In Section 2.2, Example 2.2.6 (Minimizing distance), they want to show that Expectation can be used as a good guess for a value of X, a random variable. So let b a constant.
$(X-b)^2$ measures the distance between b and X. The closer they are the smaller the number. $E(X-b)^2$ gives a good estimation for that distance.

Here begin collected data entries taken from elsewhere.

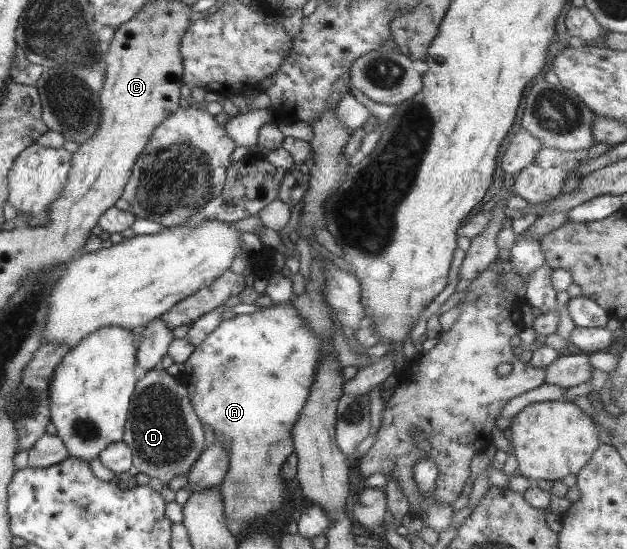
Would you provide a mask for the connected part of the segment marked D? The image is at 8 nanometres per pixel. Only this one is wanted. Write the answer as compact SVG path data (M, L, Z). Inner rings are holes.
M159 366L138 380L131 405L122 441L132 450L134 467L150 479L161 479L165 485L173 477L187 474L207 446L204 424L193 408L186 386Z

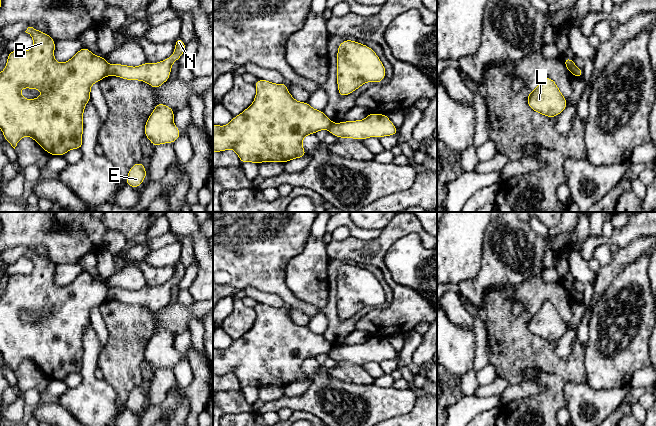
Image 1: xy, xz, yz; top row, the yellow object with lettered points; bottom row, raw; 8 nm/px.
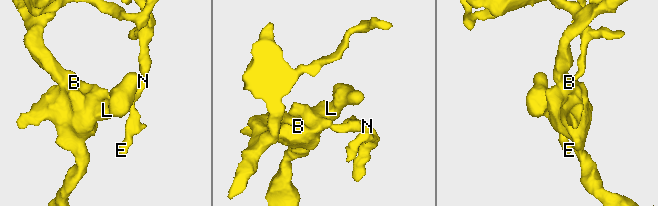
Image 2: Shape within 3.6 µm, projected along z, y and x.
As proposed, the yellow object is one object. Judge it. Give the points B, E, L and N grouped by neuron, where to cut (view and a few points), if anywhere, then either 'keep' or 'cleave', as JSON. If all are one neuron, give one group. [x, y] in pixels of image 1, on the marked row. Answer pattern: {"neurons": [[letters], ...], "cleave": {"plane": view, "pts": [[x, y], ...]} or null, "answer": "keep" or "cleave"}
{"neurons": [["B", "L"], ["E", "N"]], "cleave": {"plane": "xy", "pts": [[108, 65], [106, 75]]}, "answer": "cleave"}

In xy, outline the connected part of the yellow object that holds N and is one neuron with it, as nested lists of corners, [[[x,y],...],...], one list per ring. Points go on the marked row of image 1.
[[[179,37],[175,40],[175,50],[167,59],[150,64],[145,62],[137,67],[123,64],[108,65],[107,76],[116,76],[124,80],[137,80],[148,83],[154,89],[158,89],[169,80],[171,67],[180,59],[185,51],[186,44]]]

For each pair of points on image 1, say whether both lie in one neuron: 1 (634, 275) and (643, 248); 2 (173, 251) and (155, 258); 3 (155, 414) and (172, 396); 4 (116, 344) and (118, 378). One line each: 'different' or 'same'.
1: different
2: same
3: same
4: same

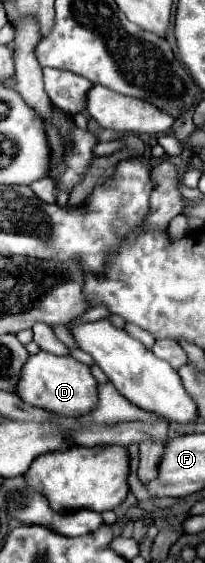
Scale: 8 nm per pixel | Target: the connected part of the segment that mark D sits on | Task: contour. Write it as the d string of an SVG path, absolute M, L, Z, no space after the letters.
M39 351L37 355L29 357L23 367L23 379L19 383L17 395L35 407L75 419L91 413L99 401L97 381L87 365L75 361L73 357L57 357L47 351Z

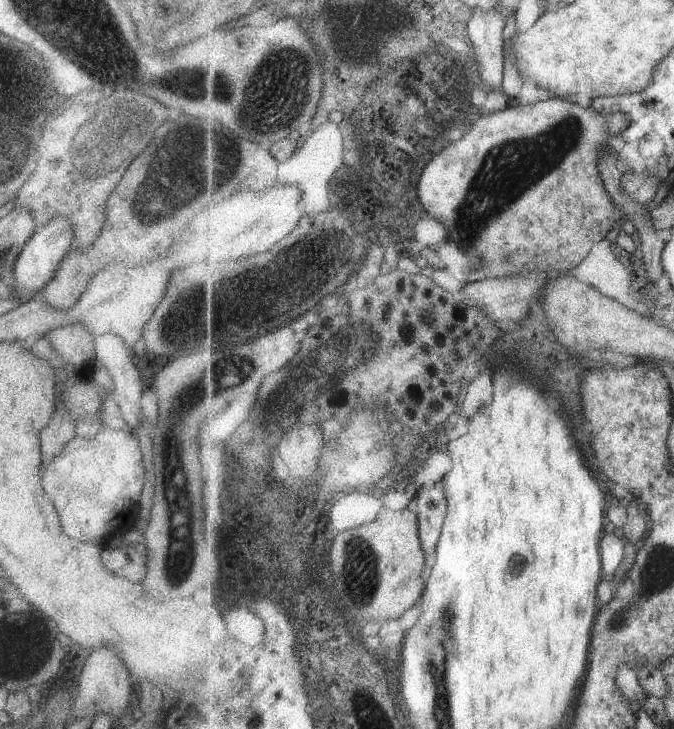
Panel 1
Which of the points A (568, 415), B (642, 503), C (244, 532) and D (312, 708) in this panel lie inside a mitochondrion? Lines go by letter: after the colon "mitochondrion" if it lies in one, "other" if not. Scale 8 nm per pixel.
A: other
B: other
C: other
D: other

Then they want to minimize this value without using calculus. The proof follows as:
$E(X-b)^2 = E(X-EX+EX-b)^2=E((X-EX)+(EX-b))^2=$ $E(X-EX)^2+(EX-b)^2+2E((X-EX)(EX-b))$
Then we get $E(X-b)^2 = E(X-EX)^2+(EX-b)^2$ . However then they say that we don't have any control over the first term on the second right-hand side. For the second term on the second right-hand side, it is always greater than or equal to 0 and can be made equal to 0 by choosing $b=EX$. Then we get: $min_bE(X-b)^2=E(X-EX)^2$
Okay, what I don't understand is, if we choose $b=EX$, then shouldn't the b on the left hand side should change too? Or are we just saying that since the minimum value of $(EX-b)^2$ is $0$, we just take it take since we are trying to minimize the distance.
You are of course right; $b$ varies in the same manner on both sides of the equation. That’s precisely what we want: we want to minimize $E(X-b)^2$, so we investigate how this value varies, and find that it varies as $E(X-EX)^2+(EX-b)^2$ and is thus minimal for $b=EX$ (at which point it takes the minimal value $E(X-EX)^2)$.